→ **EXERCISE PROMPT**: Leave every picture out and write out the records below exactly.

→ **SUPPLIED INFORMATION**:
━━━━━━

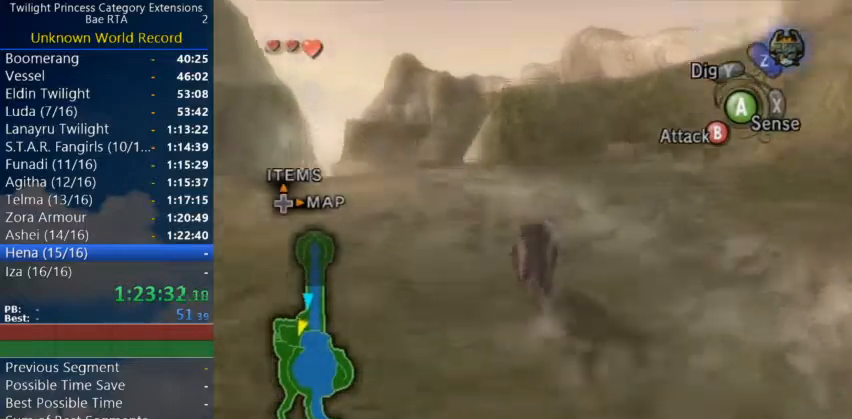
{"buttons": [], "left_stick": "up", "right_stick": "center", "events": [[100, "A", "up"], [167, "A", "down"], [233, "A", "up"], [300, "A", "down"], [400, "A", "up"], [433, "A", "down"], [500, "A", "up"]]}
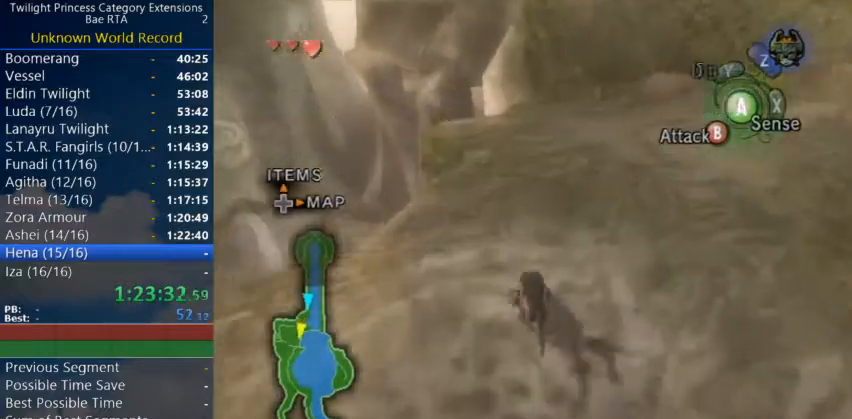
{"buttons": [], "left_stick": "up", "right_stick": "center", "events": [[100, "A", "down"], [133, "A", "up"], [233, "A", "down"], [300, "A", "up"], [367, "A", "down"], [433, "A", "up"]]}
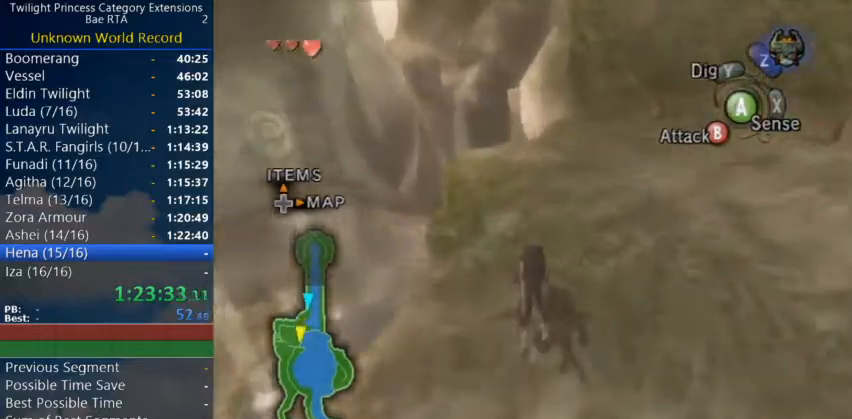
{"buttons": [], "left_stick": "up", "right_stick": "center", "events": [[33, "A", "down"], [100, "A", "up"], [167, "A", "down"], [233, "A", "up"], [300, "A", "down"], [367, "A", "up"], [400, "A", "down"], [500, "A", "up"]]}
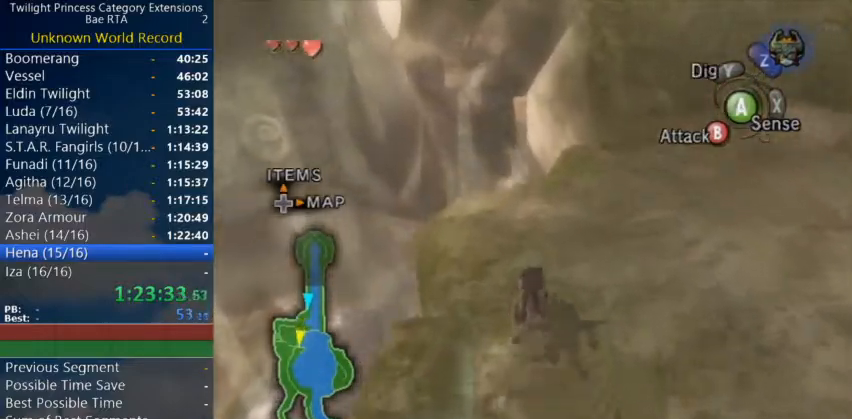
{"buttons": ["A"], "left_stick": "up", "right_stick": "center", "events": [[67, "A", "down"], [167, "A", "up"], [200, "A", "down"], [300, "A", "up"], [367, "A", "down"], [400, "A", "up"], [500, "A", "down"]]}
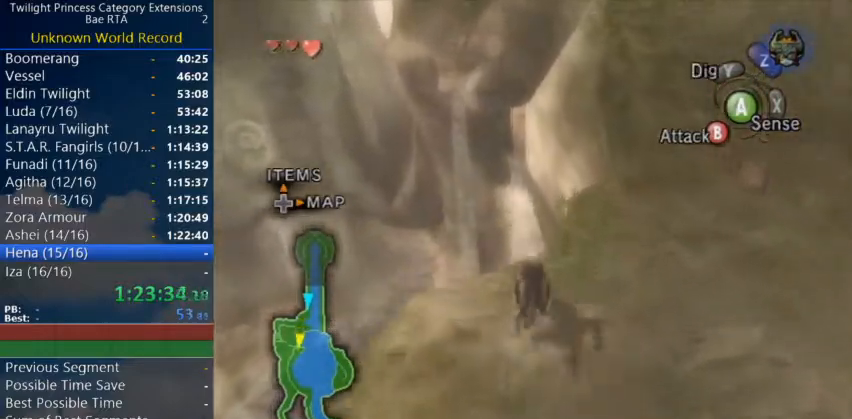
{"buttons": ["A"], "left_stick": "up", "right_stick": "center", "events": [[67, "A", "up"], [133, "A", "down"], [233, "A", "up"], [300, "A", "down"]]}
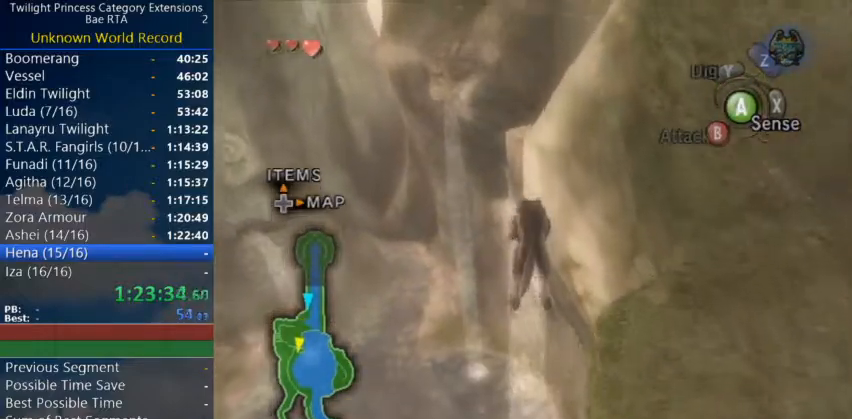
{"buttons": [], "left_stick": "up", "right_stick": "center", "events": [[33, "A", "up"], [300, "right_stick", "up"], [467, "right_stick", "center"]]}
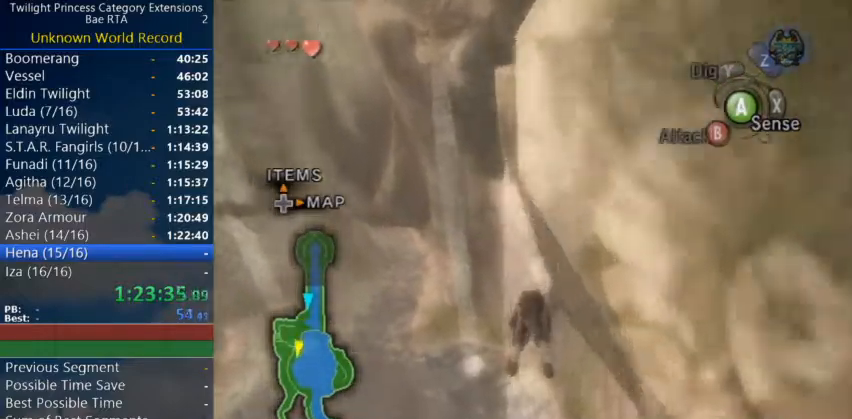
{"buttons": [], "left_stick": "up", "right_stick": "center", "events": []}
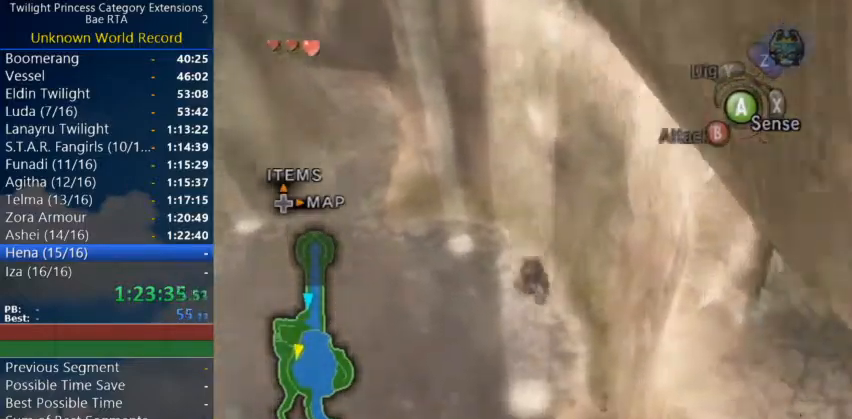
{"buttons": [], "left_stick": "up-right", "right_stick": "left", "events": [[200, "right_stick", "left"], [467, "left_stick", "up-right"]]}
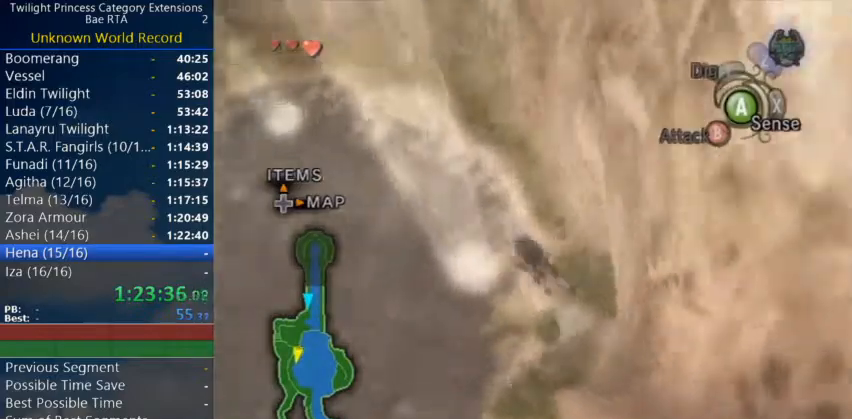
{"buttons": [], "left_stick": "up-right", "right_stick": "left", "events": []}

━━━━━━

→ **PROBLEM SOLUTION**:
{"buttons": [], "left_stick": "up", "right_stick": "center", "events": [[100, "A", "up"], [167, "A", "down"], [233, "A", "up"], [300, "A", "down"], [400, "A", "up"], [433, "A", "down"], [500, "A", "up"]]}
{"buttons": [], "left_stick": "up", "right_stick": "center", "events": [[100, "A", "down"], [133, "A", "up"], [233, "A", "down"], [300, "A", "up"], [367, "A", "down"], [433, "A", "up"]]}
{"buttons": [], "left_stick": "up", "right_stick": "center", "events": [[33, "A", "down"], [100, "A", "up"], [167, "A", "down"], [233, "A", "up"], [300, "A", "down"], [367, "A", "up"], [400, "A", "down"], [500, "A", "up"]]}
{"buttons": ["A"], "left_stick": "up", "right_stick": "center", "events": [[67, "A", "down"], [167, "A", "up"], [200, "A", "down"], [300, "A", "up"], [367, "A", "down"], [400, "A", "up"], [500, "A", "down"]]}
{"buttons": ["A"], "left_stick": "up", "right_stick": "center", "events": [[67, "A", "up"], [133, "A", "down"], [233, "A", "up"], [300, "A", "down"]]}
{"buttons": [], "left_stick": "up", "right_stick": "center", "events": [[33, "A", "up"], [300, "right_stick", "up"], [467, "right_stick", "center"]]}
{"buttons": [], "left_stick": "up", "right_stick": "center", "events": []}
{"buttons": [], "left_stick": "up-right", "right_stick": "left", "events": [[200, "right_stick", "left"], [467, "left_stick", "up-right"]]}
{"buttons": [], "left_stick": "up-right", "right_stick": "left", "events": []}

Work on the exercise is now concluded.